As one Dasher commented online, “If [you] don’t want to tip … grab your keys because no one is taking an order with just the base pay on it.”
The Bottom Line on Tipping
After surveying about 20 Northern Virginia customers about their tipping habits, as well as speaking to those who receive tips, we have consensus on one thing: Servers, baristas, and delivery drivers truly do rely on tips as a vital part of their wages.
Many customers feel, however, that the employers should be responsible for paying their workers’ wages. In DC, voters recently decided to phase out the tipped minimum wage.
But some in the service industry are pushing back: The National Restaurant Association has argued that if restaurants pay their servers standard hourly rates instead of relying on tipping, it would hurt their bottom line.
Another argument is that if they raise wages, restaurants will have to charge even more for food than they already do with inflation costs. But some Northern Virginians say they’re OK with that because it’s fairer to both workers and customers.
“If employers have to raise wages and we have to pay more for our food, it still seems like a better system,” says Danner-Knight.
“Honestly, I’ve never been a fan of how the U.S. compensates service workers with tips,” says Thompson. “I’d rather do what they do in Europe — just pay workers a higher salary and get rid of tipping.”
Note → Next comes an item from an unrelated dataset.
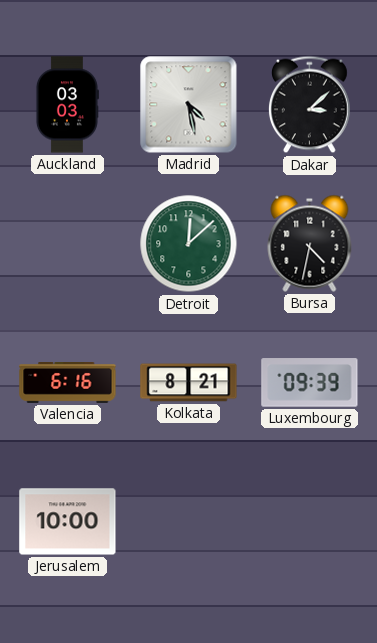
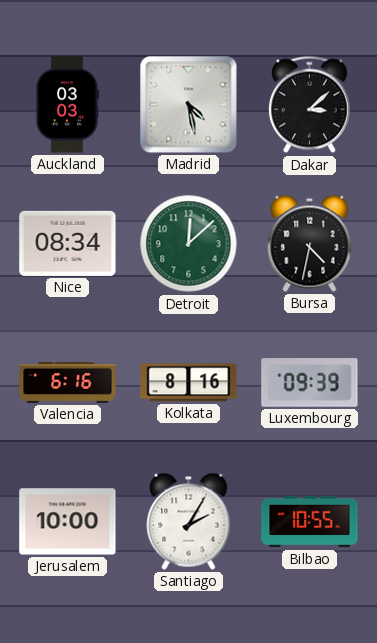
Nice: none -> 08:34
Kolkata: 8:21 -> 8:16
Santiago: none -> 2:05
Bilbao: none -> 10:55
However, some servers are worried they would make less money if tipping is done away with. “Servers take these jobs because you can make decent money if you’re good at the job,” says a server in Leesburg who asked to remain anonymous. “If Virginia ends tipping, I would have to be paid around $24 an hour to make what I make now in salary plus tips. If I was paid $15 an hour but didn’t get tips, I would get a different job.”